TASK TO CARRY OUT
An exact copy of every record is the expected answer.

INFORMATION
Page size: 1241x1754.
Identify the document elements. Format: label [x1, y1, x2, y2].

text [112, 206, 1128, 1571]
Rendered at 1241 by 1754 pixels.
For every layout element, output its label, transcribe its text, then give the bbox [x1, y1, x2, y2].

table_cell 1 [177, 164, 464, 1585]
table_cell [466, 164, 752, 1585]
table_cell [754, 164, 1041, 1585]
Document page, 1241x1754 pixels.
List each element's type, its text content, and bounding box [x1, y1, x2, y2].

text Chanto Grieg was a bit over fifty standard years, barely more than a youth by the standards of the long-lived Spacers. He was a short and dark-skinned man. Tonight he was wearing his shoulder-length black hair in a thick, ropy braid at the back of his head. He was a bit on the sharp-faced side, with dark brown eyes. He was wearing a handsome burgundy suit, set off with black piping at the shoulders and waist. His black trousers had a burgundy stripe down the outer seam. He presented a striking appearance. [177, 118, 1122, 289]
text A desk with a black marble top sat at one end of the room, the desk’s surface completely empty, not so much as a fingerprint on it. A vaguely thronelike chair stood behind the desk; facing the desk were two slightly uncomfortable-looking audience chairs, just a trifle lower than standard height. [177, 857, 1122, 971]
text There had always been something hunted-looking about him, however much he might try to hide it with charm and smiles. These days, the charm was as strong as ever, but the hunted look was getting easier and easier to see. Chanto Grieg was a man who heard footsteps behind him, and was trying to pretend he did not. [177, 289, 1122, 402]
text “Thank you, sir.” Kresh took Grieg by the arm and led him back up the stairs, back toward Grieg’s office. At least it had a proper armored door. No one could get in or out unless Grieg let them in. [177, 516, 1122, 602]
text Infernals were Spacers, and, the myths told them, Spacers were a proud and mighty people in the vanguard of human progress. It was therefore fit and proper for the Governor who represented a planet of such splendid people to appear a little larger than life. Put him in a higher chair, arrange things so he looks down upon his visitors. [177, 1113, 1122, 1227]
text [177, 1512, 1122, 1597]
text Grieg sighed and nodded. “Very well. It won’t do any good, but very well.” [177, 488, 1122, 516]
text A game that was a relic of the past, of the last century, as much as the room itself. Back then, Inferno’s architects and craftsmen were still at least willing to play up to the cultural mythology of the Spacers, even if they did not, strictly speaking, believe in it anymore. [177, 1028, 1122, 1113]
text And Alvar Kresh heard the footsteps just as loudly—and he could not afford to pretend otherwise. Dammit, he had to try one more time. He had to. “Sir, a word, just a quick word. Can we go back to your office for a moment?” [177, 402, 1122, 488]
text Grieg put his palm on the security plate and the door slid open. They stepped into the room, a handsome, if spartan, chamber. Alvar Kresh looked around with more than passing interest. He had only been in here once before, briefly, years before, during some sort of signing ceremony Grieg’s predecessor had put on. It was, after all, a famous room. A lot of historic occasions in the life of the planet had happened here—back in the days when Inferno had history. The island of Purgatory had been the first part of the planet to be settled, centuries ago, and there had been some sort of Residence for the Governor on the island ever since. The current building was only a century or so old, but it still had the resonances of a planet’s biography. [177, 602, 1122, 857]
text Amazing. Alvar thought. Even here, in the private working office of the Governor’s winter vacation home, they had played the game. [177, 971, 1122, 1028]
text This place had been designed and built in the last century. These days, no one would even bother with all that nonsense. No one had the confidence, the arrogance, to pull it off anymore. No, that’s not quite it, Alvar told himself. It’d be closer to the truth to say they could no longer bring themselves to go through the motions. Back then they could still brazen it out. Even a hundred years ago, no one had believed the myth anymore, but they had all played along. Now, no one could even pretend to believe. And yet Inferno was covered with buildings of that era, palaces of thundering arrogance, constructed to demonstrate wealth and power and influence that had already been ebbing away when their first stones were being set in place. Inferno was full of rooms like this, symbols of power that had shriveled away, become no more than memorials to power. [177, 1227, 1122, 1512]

COMPLETED TASK
Page size: 1241x1754.
Identify the document elements. Format: label [x1, y1, x2, y2].

text [112, 206, 1128, 1571]
Rendered at 1241 by 1754 pixels.
For every layout element, output its label, transcribe its text, then give the bbox [x1, y1, x2, y2].

table_cell 1 [177, 164, 464, 1585]
table_cell [466, 164, 752, 1585]
table_cell [754, 164, 1041, 1585]
Document page, 1241x1754 pixels.
List each element's type, its text content, and bounding box [x1, y1, x2, y2].

text Chanto Grieg was a bit over fifty standard years, barely more than a youth by the standards of the long-lived Spacers. He was a short and dark-skinned man. Tonight he was wearing his shoulder-length black hair in a thick, ropy braid at the back of his head. He was a bit on the sharp-faced side, with dark brown eyes. He was wearing a handsome burgundy suit, set off with black piping at the shoulders and waist. His black trousers had a burgundy stripe down the outer seam. He presented a striking appearance. [177, 118, 1122, 289]
text A desk with a black marble top sat at one end of the room, the desk’s surface completely empty, not so much as a fingerprint on it. A vaguely thronelike chair stood behind the desk; facing the desk were two slightly uncomfortable-looking audience chairs, just a trifle lower than standard height. [177, 857, 1122, 971]
text There had always been something hunted-looking about him, however much he might try to hide it with charm and smiles. These days, the charm was as strong as ever, but the hunted look was getting easier and easier to see. Chanto Grieg was a man who heard footsteps behind him, and was trying to pretend he did not. [177, 289, 1122, 402]
text “Thank you, sir.” Kresh took Grieg by the arm and led him back up the stairs, back toward Grieg’s office. At least it had a proper armored door. No one could get in or out unless Grieg let them in. [177, 516, 1122, 602]
text Infernals were Spacers, and, the myths told them, Spacers were a proud and mighty people in the vanguard of human progress. It was therefore fit and proper for the Governor who represented a planet of such splendid people to appear a little larger than life. Put him in a higher chair, arrange things so he looks down upon his visitors. [177, 1113, 1122, 1227]
text [177, 1512, 1122, 1597]
text Grieg sighed and nodded. “Very well. It won’t do any good, but very well.” [177, 488, 1122, 516]
text A game that was a relic of the past, of the last century, as much as the room itself. Back then, Inferno’s architects and craftsmen were still at least willing to play up to the cultural mythology of the Spacers, even if they did not, strictly speaking, believe in it anymore. [177, 1028, 1122, 1113]
text And Alvar Kresh heard the footsteps just as loudly—and he could not afford to pretend otherwise. Dammit, he had to try one more time. He had to. “Sir, a word, just a quick word. Can we go back to your office for a moment?” [177, 402, 1122, 488]
text Grieg put his palm on the security plate and the door slid open. They stepped into the room, a handsome, if spartan, chamber. Alvar Kresh looked around with more than passing interest. He had only been in here once before, briefly, years before, during some sort of signing ceremony Grieg’s predecessor had put on. It was, after all, a famous room. A lot of historic occasions in the life of the planet had happened here—back in the days when Inferno had history. The island of Purgatory had been the first part of the planet to be settled, centuries ago, and there had been some sort of Residence for the Governor on the island ever since. The current building was only a century or so old, but it still had the resonances of a planet’s biography. [177, 602, 1122, 857]
text Amazing. Alvar thought. Even here, in the private working office of the Governor’s winter vacation home, they had played the game. [177, 971, 1122, 1028]
text This place had been designed and built in the last century. These days, no one would even bother with all that nonsense. No one had the confidence, the arrogance, to pull it off anymore. No, that’s not quite it, Alvar told himself. It’d be closer to the truth to say they could no longer bring themselves to go through the motions. Back then they could still brazen it out. Even a hundred years ago, no one had believed the myth anymore, but they had all played along. Now, no one could even pretend to believe. And yet Inferno was covered with buildings of that era, palaces of thundering arrogance, constructed to demonstrate wealth and power and influence that had already been ebbing away when their first stones were being set in place. Inferno was full of rooms like this, symbols of power that had shriveled away, become no more than memorials to power. [177, 1227, 1122, 1512]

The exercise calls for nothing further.